B2B Unfair Standard Form Contracts
B2B Unfair Standard Form Contracts
If you do business with small businesses after 12 November 2016 then a new contracts regime will apply to your standard form contracts. This applies whether you are a small or large business. If you have a standard-form contract (e.g. Terms and Conditions) then the new regime applies to these contracts.
On the flip side, if you are a small business from 12 November 2016, any standard form new contracts you sign up to, standard-form contracts that are varied after 12 November 2016, and standard-form contract rollovers from that date can be challenged under the new regime.
There is already a similar regime in place for consumer contracts under the ACL.
Why should I care?
While there is no pecuniary penalty for having an unfair contract term in your standard-form contract as a result of the new regime, any such terms will be invalid for new contracts, varied contracts or contract rollovers from 12 November 2016.
Leaving an unfair term in a contract could also be false or misleading conduct (section 29(1)(m) of the ACL), which does attract penalties and other legal remedies in favour of the other party to the agreement. This could leave your business with a large legal bill and also potentially tens or hundreds of thousands of dollars of penalties and damages.
What kinds of clauses are potentially unfair?
The general principle here is that a term in a contract is unfair if:
- the term would cause a significant imbalance between the various parties’ rights and obligations arising under the contract;
- the term is not reasonably required to protect the legitimate interests of the party benefitting from the term; and
- the term would cause a financial or other detriment to a party if it were to be applied or relied on.

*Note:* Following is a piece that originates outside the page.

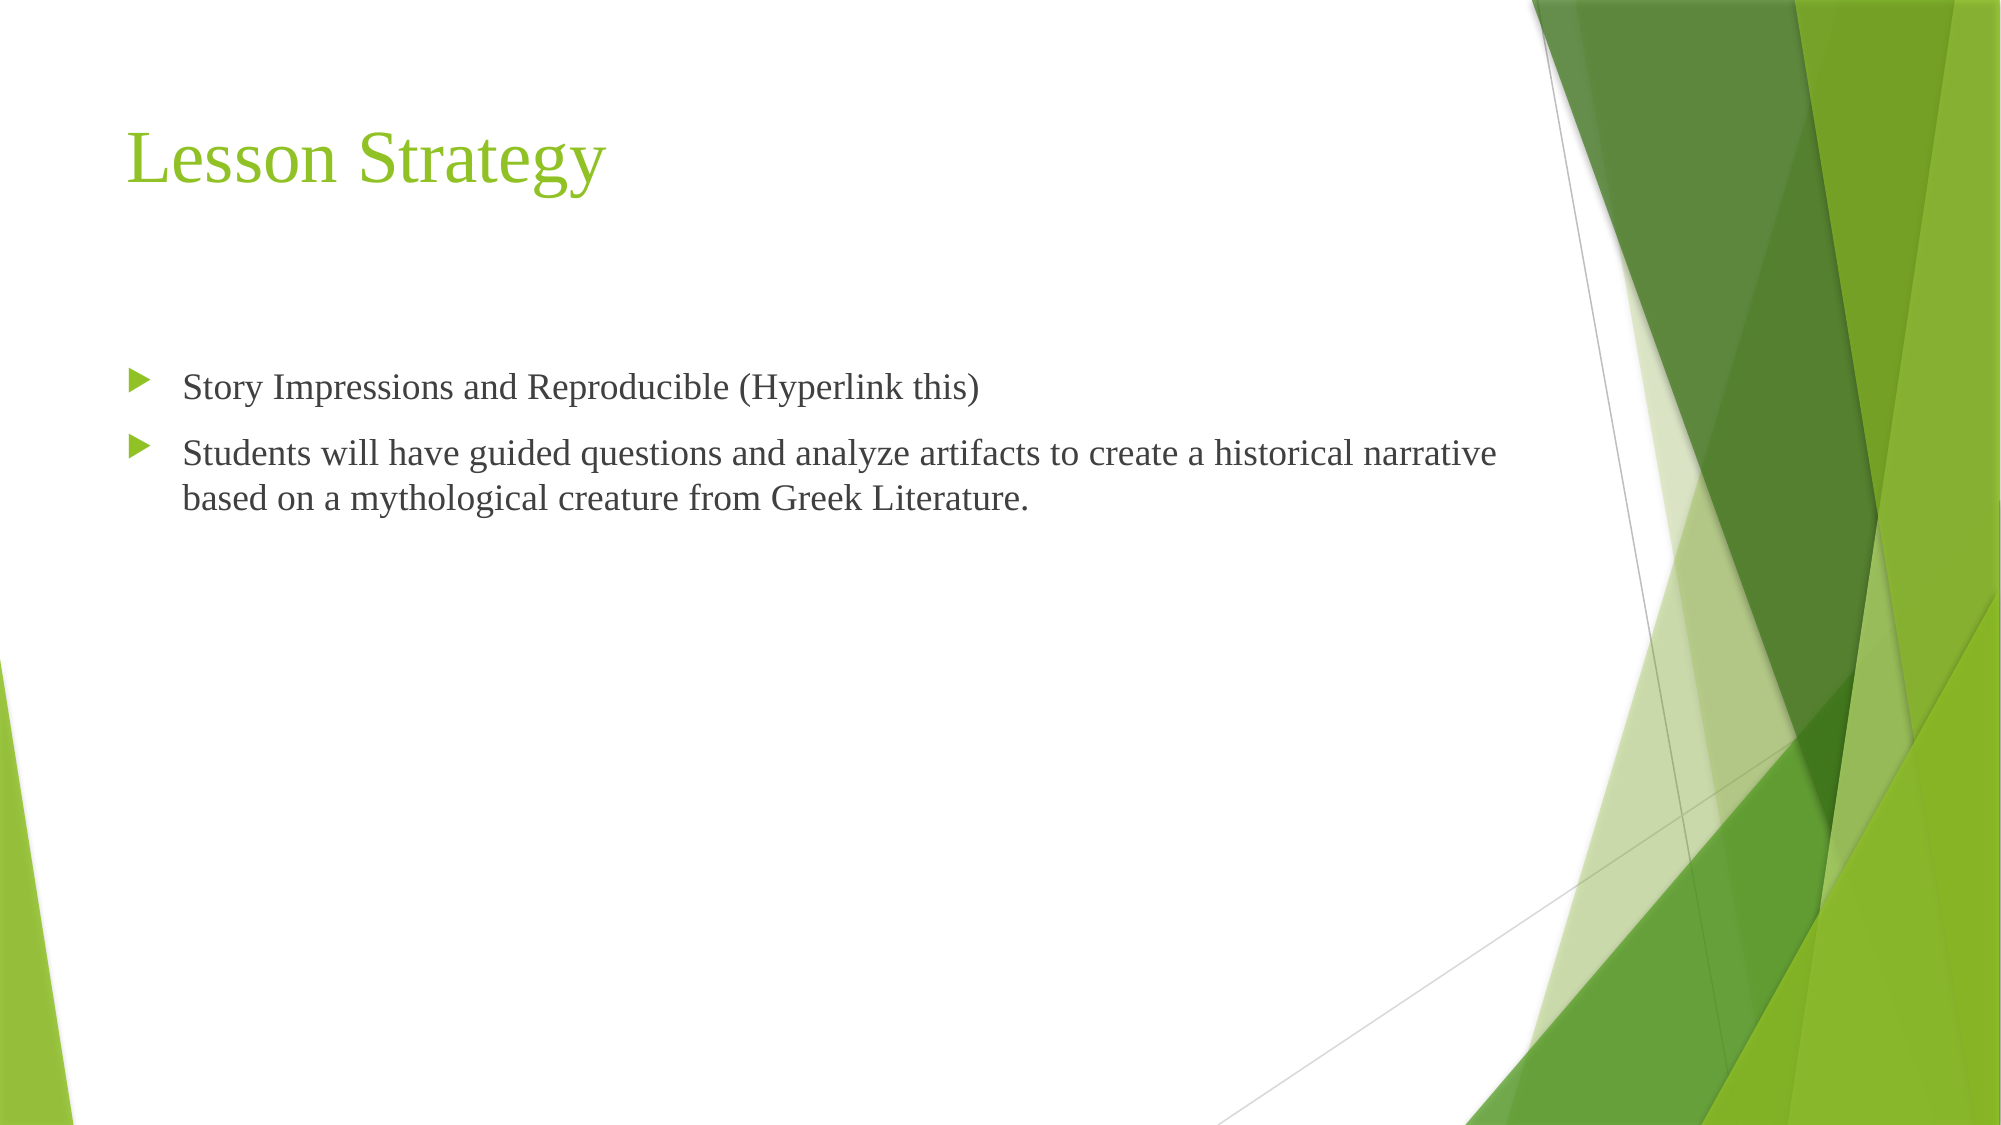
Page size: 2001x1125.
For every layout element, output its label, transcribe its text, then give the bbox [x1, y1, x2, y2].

The general principles above will be applied by the courts in relation to various clauses of a contract. This is not an exhaustive list, but here are some of the problematic clauses commonly found in standard form contracts:
- Clauses that are not immediately clear what they mean;
- One sided clauses that permit only one party to a contract to avoid performing its obligations under the contract;
- Unreasonable limitation of liability of a party under a contract (e.g. limiting a damage claim to a small arbitrary figure for intentional or negligent damage);
- One-sided termination clauses where one party but not the other decides when to terminate a contract for no good reason;
- One-sided penalties for trivially breaching a contract or that has no link to actual loss suffered as a result of the breach;
- Clauses enabling unilateral variation of the contract by one party;
- Clauses that allow only one party to the contract to renew or not renew the contract;
- The right of one party to change the upfront price of the contract without the right of the other party to terminate the contract;
- clauses that permit one party to unilaterally decide whether a breach has occurred or what the contract means;
- limitations on one party to sue or how that party can sue the other party for breach of a contract; and
- unilateral assignment of a contract to a third party without consent.
What should I do?
It is important to review your standard form contracts for compliance with the new contracts regime. The ACCC expects businesses to comply with the new regime from 12 November 2016. There will be no phase-in period during which the ACCC will not take action.